◆ **ABOUT THIS TASK**: Reproduce exactly the lines from the line containing "W:Playford). Also in" through the last line of the listing, and no others.
★ ★ ★ ★ ★
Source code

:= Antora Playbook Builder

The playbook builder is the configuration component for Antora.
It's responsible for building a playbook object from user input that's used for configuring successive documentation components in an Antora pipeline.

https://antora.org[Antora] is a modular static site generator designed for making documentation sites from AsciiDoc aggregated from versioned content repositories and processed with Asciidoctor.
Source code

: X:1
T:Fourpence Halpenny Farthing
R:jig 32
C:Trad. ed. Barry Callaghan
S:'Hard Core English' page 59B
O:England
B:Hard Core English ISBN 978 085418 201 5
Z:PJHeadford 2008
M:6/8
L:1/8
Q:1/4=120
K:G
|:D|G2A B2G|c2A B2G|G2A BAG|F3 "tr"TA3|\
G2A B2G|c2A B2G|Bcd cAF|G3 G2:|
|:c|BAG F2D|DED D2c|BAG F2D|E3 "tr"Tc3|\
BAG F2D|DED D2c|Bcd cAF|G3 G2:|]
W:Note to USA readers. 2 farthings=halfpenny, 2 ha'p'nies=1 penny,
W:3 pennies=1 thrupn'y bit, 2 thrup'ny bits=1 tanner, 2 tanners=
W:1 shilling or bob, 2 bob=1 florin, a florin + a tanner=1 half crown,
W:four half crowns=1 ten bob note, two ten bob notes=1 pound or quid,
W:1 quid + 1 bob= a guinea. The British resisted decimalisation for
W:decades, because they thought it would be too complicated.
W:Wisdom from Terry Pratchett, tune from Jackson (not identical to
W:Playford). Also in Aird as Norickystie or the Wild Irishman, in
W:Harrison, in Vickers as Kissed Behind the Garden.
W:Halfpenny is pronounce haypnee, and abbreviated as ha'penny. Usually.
★ ★ ★ ★ ★
◆ **RESPONSE AREA**:
W:Playford). Also in Aird as Norickystie or the Wild Irishman, in
W:Harrison, in Vickers as Kissed Behind the Garden.
W:Halfpenny is pronounce haypnee, and abbreviated as ha'penny. Usually.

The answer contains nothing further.